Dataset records
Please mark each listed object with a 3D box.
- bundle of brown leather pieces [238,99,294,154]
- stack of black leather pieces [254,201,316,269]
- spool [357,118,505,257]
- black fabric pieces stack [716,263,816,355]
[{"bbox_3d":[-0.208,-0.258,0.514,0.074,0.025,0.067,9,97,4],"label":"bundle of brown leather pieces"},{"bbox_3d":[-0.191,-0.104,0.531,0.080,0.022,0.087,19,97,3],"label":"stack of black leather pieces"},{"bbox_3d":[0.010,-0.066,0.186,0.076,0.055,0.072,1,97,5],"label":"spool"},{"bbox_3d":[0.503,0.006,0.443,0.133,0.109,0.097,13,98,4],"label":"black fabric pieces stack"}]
--
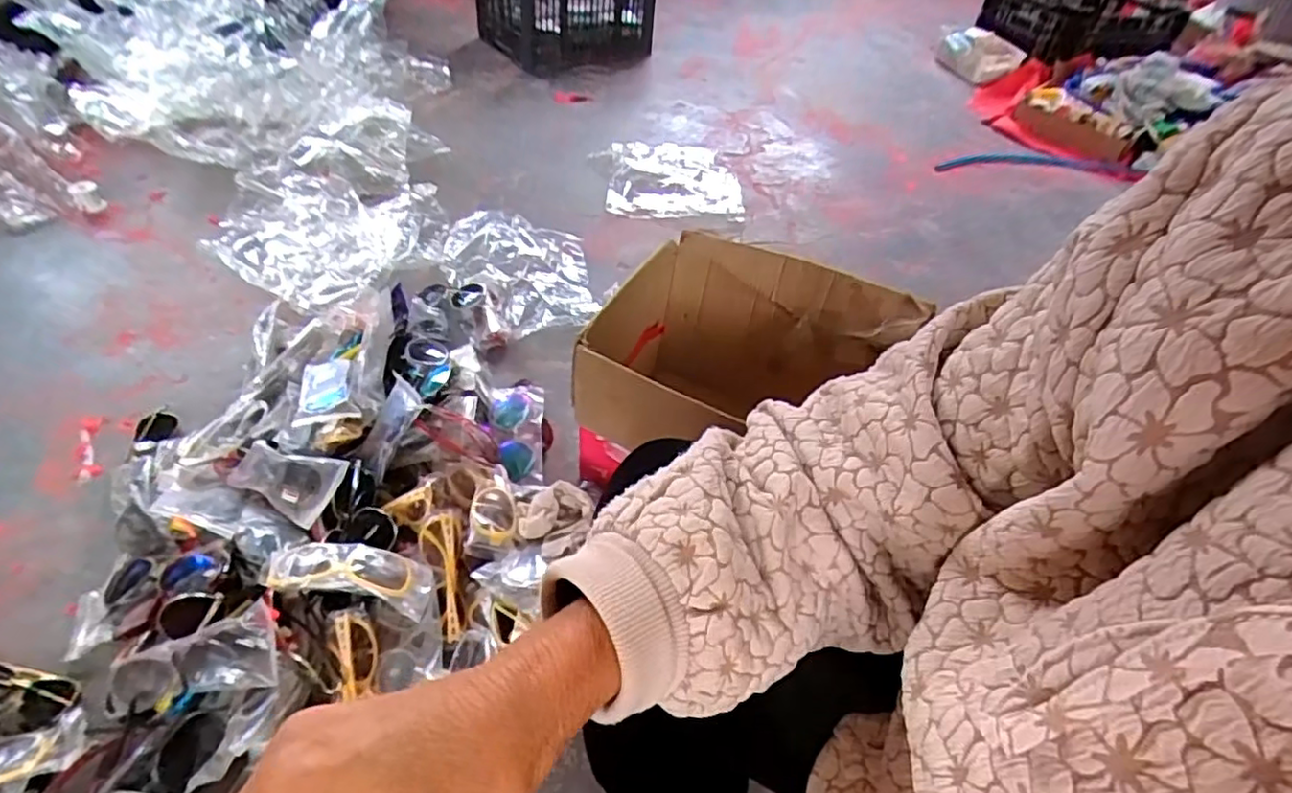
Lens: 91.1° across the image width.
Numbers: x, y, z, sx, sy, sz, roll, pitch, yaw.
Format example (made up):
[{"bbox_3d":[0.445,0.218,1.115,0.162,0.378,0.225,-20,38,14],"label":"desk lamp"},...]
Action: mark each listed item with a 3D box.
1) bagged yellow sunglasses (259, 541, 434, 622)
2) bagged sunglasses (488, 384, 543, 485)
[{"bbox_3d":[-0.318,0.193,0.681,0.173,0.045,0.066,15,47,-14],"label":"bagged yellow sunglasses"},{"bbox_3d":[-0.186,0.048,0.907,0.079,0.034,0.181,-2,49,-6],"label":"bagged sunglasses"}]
==
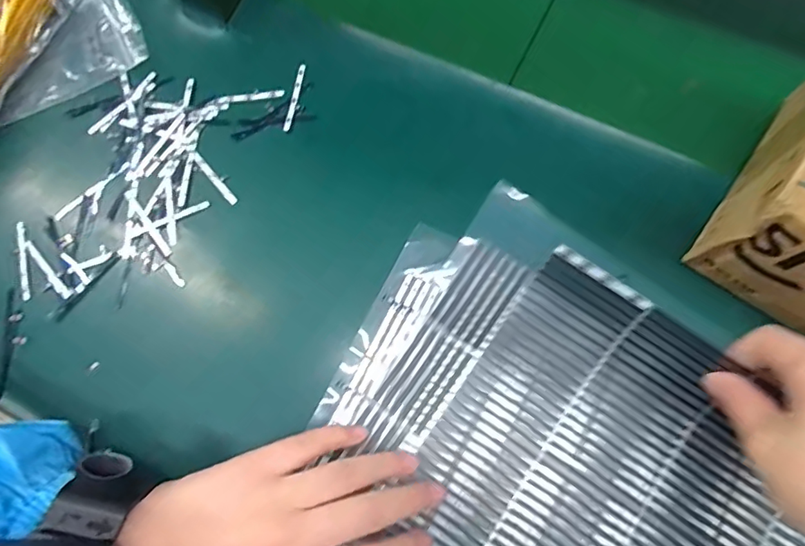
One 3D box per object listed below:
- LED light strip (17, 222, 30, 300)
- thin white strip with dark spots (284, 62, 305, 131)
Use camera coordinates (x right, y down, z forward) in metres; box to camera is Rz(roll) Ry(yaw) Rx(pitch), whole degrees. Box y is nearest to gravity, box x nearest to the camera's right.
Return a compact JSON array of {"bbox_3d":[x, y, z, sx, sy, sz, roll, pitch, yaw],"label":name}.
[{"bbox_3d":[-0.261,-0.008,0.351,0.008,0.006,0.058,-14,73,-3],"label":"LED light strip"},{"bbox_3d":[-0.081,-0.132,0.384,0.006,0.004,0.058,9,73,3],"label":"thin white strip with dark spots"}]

## Problem to work on
Repeat the entries above verbatim, but only from the line that has "Please mark each listed object with a 3D box." down to the line that has "- spool [357,118,505,257]", inclusive.

## Task response
Please mark each listed object with a 3D box.
- bundle of brown leather pieces [238,99,294,154]
- stack of black leather pieces [254,201,316,269]
- spool [357,118,505,257]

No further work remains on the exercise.